AI Research & Advances

Insider Brief

Researchers from the Weizmann Institute of Science and Intel Labs have developed new algorithms that allow large language models (LLMs) from different developers to collaborate, potentially accelerating AI processing speeds by up to 2.8 times while lowering computational costs.
The method, funded by Intel Labs and presented at the International Conference on Machine Learning, overcomes proprietary token language barriers by translating tokens into a shared format and promoting the use of common tokens across models.
Released on the open-source Hugging Face Transformers platform, the technology is already being adopted by AI developers worldwide, offering scalable improvements particularly valuable for edge devices such as autonomous vehicles and drones.

A new method developed by researchers at the Weizmann Institute of Science and Intel Labs could significantly accelerate large language models (LLMs) while lowering the computational burden, according to a study presented this week at the International Conference on Machine Learning in Vancouver. The research, funded by Intel Labs, enables AI models developed by different companies to collaborate for the first time by overcoming the proprietary ‘languages’ or token systems unique to each model.

According to the Weizmann Institute, LLMs such as ChatGPT and Gemini rely on processing vast amounts of data to generate responses. While powerful, they are slow and consume significant computing resources. In recent years, speculative decoding emerged as a method to improve LLM efficiency. In this approach, a small, fast model generates an initial response, and a larger, more accurate model corrects any mistakes. However, until now, this process was limited to models designed to work together, as both needed to share the same internal token structure.

The study involved contributions from multiple researchers, including Nadav Timor and Professor David Harel of the Weizmann Institute, as well as Oren Pereg and colleagues from Intel Labs. The practical tools developed through their work aim to advance the efficiency and scalability of generative AI applications across industries.

The Weizmann and Intel researchers addressed this limitation by developing two algorithms that allow any small model to collaborate with any large model, regardless of their origin. The first algorithm translates a model’s internal tokens into a shared format understood by other models. The second encourages models to use common tokens that have identical meanings across systems, similar to shared words in human languages.

“At first, we worried that too much information would be ‘lost in translation’ and that different models wouldn’t be able to collaborate effectively,” noted Timor. “But we were wrong. Our algorithms speed up the performance of LLMs by up to 2.8 times, leading to massive savings in spending on processing power.”

The researchers reported that their methods improved LLM performance by an average of 1.5 times, with peaks reaching up to 2.8 times faster responses. This improvement translates directly into energy savings and reduced computational costs, which could be substantial in large-scale AI operations. These findings were significant enough to warrant public presentation at ICML, an honor granted to only 1% of submissions.
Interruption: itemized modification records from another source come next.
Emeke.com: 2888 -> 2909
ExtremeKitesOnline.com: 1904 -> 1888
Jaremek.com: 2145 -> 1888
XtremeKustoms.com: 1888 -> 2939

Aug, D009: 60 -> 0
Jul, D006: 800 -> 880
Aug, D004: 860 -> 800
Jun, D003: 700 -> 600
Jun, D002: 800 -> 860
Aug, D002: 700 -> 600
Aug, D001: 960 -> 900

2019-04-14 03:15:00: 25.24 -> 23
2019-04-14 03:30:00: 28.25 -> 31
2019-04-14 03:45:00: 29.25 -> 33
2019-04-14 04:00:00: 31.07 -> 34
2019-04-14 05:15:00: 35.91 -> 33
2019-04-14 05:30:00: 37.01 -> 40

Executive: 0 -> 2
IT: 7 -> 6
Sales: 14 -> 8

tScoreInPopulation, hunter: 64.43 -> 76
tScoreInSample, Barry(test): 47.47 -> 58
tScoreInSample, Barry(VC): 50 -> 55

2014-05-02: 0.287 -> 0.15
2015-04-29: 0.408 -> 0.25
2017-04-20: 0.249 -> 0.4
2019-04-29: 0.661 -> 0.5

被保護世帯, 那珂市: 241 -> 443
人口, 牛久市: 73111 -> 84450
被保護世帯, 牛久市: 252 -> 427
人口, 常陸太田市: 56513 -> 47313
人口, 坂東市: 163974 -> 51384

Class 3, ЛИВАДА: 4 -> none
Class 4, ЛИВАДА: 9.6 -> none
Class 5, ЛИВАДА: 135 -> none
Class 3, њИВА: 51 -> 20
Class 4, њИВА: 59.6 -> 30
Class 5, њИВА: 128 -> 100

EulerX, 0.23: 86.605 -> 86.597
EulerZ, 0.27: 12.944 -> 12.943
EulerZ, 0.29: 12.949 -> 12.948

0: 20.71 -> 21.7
To make the technology widely accessible, the team has released the algorithms on Hugging Face Transformers, a prominent open-source AI platform. According to the researchers, the new algorithms have already been integrated into standard tools used by developers globally. This move democratizes access to advanced AI acceleration techniques previously confined to major tech firms with proprietary models.

“This new development is especially important for edge devices, from phones and drones to autonomous cars, which must rely on limited computing power when not connected to the internet,” Timor pointed out. “Imagine, for example, a self-driving car that is guided by an AI model. In this case, a faster model can make the difference between a safe decision and a dangerous error.”